Ce qui aurait dû être un moment de joie et de fierté pour les élèves du lycée Émile Max à Schaerbeek, en Belgique, s’est transformé en scène de malaise et de controverse. Deux jeunes filles voilées se sont vues interdire l’accès au podium lors de leur cérémonie de remise de diplômes jeudi dernier, au motif qu’elles portaient un signe convictionnel interdit par le règlement intérieur de l’établissement. L’événement, tenu dans la Maison communale, a provoqué une vague d’indignation après la diffusion d’une vidéo montrant les deux élèves applaudies par le public mais reléguées au fond de la salle, privées du droit symbolique de recevoir publiquement leur diplôme.

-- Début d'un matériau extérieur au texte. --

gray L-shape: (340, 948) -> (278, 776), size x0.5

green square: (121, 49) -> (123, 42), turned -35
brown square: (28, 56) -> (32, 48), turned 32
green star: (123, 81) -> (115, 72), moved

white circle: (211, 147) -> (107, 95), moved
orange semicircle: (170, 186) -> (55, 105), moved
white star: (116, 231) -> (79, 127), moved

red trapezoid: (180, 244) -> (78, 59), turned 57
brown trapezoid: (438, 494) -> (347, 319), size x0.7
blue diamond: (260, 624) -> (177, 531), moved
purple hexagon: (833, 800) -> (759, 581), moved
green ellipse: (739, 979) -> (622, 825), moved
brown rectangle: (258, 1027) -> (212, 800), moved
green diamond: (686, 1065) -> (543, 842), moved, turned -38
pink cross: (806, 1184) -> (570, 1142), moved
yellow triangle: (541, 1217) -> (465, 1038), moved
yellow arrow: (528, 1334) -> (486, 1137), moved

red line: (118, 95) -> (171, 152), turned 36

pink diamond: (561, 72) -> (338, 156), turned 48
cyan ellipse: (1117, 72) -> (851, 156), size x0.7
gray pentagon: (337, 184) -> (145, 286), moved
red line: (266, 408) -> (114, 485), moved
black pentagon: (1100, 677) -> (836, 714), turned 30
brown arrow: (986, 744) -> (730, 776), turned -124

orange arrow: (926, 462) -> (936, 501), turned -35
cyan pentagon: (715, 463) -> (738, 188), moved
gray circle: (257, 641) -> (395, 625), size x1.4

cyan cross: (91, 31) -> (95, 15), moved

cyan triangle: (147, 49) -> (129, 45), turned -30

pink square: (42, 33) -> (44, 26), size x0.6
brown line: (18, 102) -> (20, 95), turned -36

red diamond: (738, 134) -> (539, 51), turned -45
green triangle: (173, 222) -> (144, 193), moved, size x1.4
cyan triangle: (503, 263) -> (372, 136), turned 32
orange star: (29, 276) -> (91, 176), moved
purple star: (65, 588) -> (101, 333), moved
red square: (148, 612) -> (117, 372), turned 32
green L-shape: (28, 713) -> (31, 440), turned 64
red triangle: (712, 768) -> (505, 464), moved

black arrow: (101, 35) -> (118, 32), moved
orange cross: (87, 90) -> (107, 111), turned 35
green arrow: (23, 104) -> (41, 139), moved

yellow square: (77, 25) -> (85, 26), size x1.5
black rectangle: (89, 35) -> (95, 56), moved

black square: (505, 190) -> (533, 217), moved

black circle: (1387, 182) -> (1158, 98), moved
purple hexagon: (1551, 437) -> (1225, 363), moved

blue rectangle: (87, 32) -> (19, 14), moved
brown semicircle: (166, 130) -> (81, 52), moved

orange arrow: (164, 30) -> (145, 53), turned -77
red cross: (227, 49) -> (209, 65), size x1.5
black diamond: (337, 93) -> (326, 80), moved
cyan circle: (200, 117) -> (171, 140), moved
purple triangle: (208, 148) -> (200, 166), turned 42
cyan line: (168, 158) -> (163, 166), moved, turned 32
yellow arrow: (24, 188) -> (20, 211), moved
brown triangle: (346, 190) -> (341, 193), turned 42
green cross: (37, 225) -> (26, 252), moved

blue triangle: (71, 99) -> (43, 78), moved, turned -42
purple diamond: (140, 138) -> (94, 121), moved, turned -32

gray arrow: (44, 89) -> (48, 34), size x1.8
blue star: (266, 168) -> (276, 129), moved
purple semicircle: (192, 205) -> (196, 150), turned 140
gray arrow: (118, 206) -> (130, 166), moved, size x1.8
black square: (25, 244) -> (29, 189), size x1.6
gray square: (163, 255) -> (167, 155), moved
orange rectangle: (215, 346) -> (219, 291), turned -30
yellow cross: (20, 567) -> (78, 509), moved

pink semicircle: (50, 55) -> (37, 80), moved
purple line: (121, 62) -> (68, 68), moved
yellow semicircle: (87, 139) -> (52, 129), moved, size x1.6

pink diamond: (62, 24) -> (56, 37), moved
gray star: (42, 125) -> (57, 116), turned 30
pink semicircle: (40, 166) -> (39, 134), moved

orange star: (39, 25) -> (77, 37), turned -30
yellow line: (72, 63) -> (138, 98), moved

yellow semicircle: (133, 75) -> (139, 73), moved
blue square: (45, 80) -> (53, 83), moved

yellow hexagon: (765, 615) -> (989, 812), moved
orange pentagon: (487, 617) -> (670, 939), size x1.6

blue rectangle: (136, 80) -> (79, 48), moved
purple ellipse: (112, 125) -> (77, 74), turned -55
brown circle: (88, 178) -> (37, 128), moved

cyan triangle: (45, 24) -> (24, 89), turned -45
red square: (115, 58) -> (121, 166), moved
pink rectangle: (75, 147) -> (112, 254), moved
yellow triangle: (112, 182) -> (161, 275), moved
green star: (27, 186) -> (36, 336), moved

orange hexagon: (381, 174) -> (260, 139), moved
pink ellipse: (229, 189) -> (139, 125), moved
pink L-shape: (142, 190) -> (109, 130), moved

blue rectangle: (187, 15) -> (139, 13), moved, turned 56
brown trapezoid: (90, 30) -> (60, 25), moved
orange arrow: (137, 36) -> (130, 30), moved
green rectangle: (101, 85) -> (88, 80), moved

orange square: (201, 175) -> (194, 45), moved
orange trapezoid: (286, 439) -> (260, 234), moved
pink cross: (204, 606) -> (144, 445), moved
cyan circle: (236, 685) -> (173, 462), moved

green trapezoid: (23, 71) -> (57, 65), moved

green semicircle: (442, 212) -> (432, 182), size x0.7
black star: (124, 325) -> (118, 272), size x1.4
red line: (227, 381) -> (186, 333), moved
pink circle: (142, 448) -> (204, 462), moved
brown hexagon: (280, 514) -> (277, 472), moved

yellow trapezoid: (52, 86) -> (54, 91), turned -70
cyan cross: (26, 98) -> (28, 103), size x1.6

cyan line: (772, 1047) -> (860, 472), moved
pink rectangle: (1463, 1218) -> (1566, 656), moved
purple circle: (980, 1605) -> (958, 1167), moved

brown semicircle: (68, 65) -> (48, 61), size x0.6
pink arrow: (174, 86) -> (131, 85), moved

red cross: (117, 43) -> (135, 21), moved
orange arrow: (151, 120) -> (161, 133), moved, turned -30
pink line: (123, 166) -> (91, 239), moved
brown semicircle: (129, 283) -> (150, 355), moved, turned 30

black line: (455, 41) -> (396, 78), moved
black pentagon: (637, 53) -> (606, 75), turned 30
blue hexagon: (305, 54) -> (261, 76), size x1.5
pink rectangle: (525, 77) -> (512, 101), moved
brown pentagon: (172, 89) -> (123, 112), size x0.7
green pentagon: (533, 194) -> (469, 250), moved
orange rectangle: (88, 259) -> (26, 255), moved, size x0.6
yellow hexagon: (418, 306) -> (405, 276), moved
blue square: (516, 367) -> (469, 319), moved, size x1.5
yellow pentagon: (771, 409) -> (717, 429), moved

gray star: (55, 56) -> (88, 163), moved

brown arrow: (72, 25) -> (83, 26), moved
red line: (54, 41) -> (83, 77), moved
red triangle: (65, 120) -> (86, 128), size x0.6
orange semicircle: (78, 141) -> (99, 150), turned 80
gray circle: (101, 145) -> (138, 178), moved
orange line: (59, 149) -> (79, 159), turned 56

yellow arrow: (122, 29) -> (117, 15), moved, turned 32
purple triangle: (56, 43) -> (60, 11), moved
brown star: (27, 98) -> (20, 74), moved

Pour Hamile, l’une des élèves concernées, la blessure est profonde. Dans un témoignage émouvant recueilli par la RTBF, elle confie :
« Pour la première fois de ma vie, j’ai ressenti l’humiliation du ‘je ne suis pas comme vous’ ».
Les mots résonnent comme un reflet du mal-être vécu par de nombreux jeunes confrontés à des choix identitaires dans un cadre scolaire souvent rigide. La scène, bien que conforme au règlement de l’école, soulève une question plus large : faut-il sacrifier l’inclusivité au nom de la neutralité ?
Selon Thomas Eraly (Ecolo-Groen), échevin de l’enseignement à Schaerbeek, la direction de l’école n’a fait qu’appliquer le règlement d’ordre intérieur voté par le conseil communal, qui interdit tout signe convictionnel pendant les temps scolaires, y compris lors des sorties et des cérémonies officielles. Il reconnaît néanmoins que cette application stricte a pu créer une exclusion ressentie comme violente, et annonce une réflexion à venir avec les équipes pédagogiques pour éviter la reproduction de telles situations.
Du côté politique, la réaction ne s’est pas fait attendre. Le Parti Socialiste local a vivement critiqué l’attitude de l’établissement et de la commune, dénonçant une « interprétation zélée et stigmatisante » du règlement. Dans un communiqué, il qualifie la scène de « faute » et réclame des excuses publiques à l’égard des deux élèves exclues de la proclamation.
L’affaire relance le vieux débat entre neutralité, liberté de conviction, et inclusivité à l’école. Elle met en lumière une tension récurrente dans la société belge : comment concilier respect des règles communes et reconnaissance des identités plurielles, sans stigmatiser ni exclure ? Ce que certaines voient comme un simple respect du cadre, d’autres le vivent comme une injustice à fort pouvoir symbolique.
Au-delà de l’émotion suscitée, c’est toute une réflexion sur le vivre-ensemble scolaire qui doit être remise sur la table, avec sérénité, bienveillance et écoute.